Sunday, January 3, 2010

Lizard hands

While asking Tiffany what I should write about in my blog for today, she answered, "Lizard hand" Um, OK. I think I can do that. The true meaning of her subject however was dry hands. I believe it would be much more interesting and fun if I made up a story about a man who had actual hands of a lizard. Now, for creativity sake, I am going to give him a fake name. That name is Marty Casey. I know, I am quite creative. Anywhoodle, what follows is the soon to be classic short story entitled, "Lizard Hands, the story of Marty Casey"




It was winter. The weather had been entirely too cold and when the wind blew it left a hole in your soul. The towns people who lived in the small village of Amphiba Falls were holding tight to their resolve because it had been rumored that all the oil was drying up and they soon would be without lanterns and other random items that use oil to either warm them or light their homes. Chaos was on the horizon and the town lusted for a hero to stop the pending doom.

unannounced to them, one such hero lived on the outskirts of the village in a small wooden shack. His name was Marty Casey, and he had never set foot in the public settings of Amphiba Falls. Why you ask? Well friend, the reason is simple. Our soon to be saviour had a bizarre ailment, he was born with a grotesque deformity that would make even blind men look twice. Our protagonist was born with hands unlike any man ever seen. Marty Casey had lizard hands.

The mayor of Amphiba Falls was in full on panic mode. His heart raced when he saw the "Oil Level Meter" flashing "DIRE DIRE DIRE" and he did what any good Republican would do. He blamed the poor disenfranchised minorities and ran to the hills.

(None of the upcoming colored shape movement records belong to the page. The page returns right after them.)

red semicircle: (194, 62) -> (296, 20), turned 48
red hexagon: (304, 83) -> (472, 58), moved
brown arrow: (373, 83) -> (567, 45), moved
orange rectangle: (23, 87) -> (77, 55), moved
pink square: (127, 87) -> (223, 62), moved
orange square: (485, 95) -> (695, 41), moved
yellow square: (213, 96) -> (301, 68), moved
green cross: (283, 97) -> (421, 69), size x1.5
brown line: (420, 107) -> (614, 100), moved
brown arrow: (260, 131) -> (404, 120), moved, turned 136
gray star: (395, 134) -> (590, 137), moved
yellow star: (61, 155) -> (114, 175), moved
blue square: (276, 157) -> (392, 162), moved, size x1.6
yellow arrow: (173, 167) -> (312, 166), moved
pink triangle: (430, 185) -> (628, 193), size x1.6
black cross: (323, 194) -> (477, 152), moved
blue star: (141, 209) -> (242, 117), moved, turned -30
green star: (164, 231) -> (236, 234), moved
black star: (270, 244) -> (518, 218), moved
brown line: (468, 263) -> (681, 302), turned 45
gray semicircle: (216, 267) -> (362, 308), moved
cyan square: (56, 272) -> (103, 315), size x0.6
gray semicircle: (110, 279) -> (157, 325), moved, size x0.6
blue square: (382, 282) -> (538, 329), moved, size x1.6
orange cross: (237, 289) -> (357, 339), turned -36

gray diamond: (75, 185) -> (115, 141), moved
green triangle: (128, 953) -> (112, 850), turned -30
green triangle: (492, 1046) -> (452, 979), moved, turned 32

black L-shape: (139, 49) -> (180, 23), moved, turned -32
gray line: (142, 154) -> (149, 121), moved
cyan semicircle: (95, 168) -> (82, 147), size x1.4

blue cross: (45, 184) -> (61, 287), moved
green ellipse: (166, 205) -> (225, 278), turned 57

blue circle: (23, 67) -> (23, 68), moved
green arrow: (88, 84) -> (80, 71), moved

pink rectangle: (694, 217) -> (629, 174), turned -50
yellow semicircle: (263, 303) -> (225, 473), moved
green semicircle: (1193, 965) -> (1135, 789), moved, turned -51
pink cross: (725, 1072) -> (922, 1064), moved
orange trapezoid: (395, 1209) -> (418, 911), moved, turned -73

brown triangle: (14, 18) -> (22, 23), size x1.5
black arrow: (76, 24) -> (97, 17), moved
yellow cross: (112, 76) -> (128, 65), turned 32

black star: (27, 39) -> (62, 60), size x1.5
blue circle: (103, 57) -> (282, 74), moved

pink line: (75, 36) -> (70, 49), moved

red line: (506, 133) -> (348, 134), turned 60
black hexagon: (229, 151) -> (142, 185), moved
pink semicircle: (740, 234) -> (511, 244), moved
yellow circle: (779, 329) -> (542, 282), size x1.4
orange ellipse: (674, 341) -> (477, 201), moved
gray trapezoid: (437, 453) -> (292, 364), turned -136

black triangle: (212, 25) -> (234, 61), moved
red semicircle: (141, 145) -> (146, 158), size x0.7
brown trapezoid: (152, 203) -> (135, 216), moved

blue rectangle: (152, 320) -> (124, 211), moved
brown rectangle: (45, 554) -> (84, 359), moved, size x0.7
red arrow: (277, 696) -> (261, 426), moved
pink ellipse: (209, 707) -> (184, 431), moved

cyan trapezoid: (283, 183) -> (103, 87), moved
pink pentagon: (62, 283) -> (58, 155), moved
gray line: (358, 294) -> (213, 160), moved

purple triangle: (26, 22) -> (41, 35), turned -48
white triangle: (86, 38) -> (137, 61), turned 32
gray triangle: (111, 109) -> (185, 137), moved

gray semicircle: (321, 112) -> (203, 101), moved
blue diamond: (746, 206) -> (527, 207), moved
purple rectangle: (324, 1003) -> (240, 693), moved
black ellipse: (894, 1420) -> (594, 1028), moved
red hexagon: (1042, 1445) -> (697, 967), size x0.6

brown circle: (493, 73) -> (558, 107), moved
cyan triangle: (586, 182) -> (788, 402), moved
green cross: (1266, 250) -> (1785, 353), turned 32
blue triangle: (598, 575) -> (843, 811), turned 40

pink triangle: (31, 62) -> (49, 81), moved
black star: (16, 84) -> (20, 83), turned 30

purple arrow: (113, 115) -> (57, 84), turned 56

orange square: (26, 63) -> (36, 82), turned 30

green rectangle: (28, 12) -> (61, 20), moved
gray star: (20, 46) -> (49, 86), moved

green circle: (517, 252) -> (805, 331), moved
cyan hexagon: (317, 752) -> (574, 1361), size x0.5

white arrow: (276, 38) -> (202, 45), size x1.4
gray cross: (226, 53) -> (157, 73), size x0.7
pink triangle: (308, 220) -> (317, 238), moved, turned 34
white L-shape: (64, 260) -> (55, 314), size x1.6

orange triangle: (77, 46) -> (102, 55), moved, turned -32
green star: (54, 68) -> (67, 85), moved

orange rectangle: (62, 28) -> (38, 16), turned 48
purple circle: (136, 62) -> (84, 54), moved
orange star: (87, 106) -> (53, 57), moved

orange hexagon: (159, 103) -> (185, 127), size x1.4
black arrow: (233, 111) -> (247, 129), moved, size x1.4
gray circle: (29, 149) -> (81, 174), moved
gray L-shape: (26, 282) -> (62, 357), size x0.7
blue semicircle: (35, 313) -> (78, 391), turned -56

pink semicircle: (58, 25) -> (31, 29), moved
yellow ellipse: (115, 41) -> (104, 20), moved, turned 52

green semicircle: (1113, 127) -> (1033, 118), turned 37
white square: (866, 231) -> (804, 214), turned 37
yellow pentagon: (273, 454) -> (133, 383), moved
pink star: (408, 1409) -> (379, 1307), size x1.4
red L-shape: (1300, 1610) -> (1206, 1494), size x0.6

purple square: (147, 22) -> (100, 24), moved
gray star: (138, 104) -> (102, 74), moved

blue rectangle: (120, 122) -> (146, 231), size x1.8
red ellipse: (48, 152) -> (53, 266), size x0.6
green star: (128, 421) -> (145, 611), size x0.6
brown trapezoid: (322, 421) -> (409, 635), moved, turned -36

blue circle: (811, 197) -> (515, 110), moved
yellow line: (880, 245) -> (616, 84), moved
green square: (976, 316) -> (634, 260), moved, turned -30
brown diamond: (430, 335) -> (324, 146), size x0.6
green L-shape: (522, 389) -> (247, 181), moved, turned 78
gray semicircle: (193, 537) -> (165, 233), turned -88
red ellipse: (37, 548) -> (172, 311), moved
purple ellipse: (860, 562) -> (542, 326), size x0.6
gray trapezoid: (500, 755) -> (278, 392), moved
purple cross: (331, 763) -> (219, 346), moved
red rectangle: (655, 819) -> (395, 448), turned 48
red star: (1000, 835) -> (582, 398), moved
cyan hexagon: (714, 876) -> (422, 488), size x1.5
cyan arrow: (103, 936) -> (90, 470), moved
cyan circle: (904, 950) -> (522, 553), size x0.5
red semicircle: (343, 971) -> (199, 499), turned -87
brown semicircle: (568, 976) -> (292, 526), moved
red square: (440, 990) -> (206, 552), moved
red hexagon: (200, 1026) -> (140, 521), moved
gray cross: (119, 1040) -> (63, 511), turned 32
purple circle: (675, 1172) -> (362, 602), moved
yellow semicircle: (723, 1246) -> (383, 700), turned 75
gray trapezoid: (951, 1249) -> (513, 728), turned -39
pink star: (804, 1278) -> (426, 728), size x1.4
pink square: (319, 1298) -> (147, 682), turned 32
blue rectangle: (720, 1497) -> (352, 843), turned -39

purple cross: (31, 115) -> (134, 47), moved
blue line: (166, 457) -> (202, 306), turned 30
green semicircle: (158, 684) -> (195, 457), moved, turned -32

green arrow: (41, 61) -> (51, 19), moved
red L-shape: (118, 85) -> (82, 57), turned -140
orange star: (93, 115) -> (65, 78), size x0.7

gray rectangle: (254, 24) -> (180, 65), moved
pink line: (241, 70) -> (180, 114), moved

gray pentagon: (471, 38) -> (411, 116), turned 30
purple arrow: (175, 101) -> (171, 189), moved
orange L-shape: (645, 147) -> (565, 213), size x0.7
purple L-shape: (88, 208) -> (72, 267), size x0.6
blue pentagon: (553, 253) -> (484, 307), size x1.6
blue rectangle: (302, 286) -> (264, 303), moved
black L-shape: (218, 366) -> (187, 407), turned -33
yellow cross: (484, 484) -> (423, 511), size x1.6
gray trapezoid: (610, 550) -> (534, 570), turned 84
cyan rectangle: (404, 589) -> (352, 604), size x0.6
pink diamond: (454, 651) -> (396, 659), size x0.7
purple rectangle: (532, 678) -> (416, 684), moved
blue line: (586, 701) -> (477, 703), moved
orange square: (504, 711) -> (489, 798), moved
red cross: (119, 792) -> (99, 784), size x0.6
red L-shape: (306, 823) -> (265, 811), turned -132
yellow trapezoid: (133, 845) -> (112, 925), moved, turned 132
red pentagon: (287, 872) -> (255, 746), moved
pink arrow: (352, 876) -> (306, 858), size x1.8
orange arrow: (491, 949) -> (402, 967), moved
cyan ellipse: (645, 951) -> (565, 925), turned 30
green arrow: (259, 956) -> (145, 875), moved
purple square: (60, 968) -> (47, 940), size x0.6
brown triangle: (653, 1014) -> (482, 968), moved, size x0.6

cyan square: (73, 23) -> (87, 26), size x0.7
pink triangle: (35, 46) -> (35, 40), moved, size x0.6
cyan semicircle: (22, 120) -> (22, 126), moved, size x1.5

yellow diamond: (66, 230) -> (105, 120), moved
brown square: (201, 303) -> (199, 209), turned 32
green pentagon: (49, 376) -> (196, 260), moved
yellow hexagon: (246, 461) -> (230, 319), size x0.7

After his press conference he grabbed his brief case, a fifth of scotch and ran into the forest directly towards the shack where Marty Casey lived.

Oh the shock was priceless when the mayor stumbled upon the humble dwelling. He knew not what to imagine was going on inside the three and a half walls that made up this shabby abode. He did know, however that desperate times called for desperate feats so he took all his self righteous ideals and threw them aside and proceeded to pull on the bell and alert the resident of his presence.

The door opened and a man stood in the door way. He was tall, and smiling. The mayor noticed he was barefoot and yet wearing plaid wool mittens on his hands. The mayor explained his situation and asked the man if he had any idea where he can find answers to his growing problem.

Marty Casey took a deep breath, bent his left knee back and kicked the mayor straight in the balls so quick and hard that the mayor blacked out from both shock and pain. When the mayor woke he saw the man sitting next to him holding an envelope.

"I am sorry, that is out of line." Marty said as he helped the mayor to his feet.

"What the hell, why did you kick me while I was searching for help?" the mayor said crying softly.

"I can't help it I have lizard hands, but here, use this to buy furnaces and floor lamps." Marty said as he hands over the envelope and walks slowly back to his meager domicile.

"Wait," the mayor says after looking at the contents of the envelope, "this is too generous, you have never even set foot in our city, and you want to help us. Why? How do you find such generosity in your heart?"

"I figure it's the least I can do, I mean, after all, I am sleeping with your wife"

EL FIN.

See, much better than talking about dry skin. Oh and Tiffany, I have some lotion if you need it.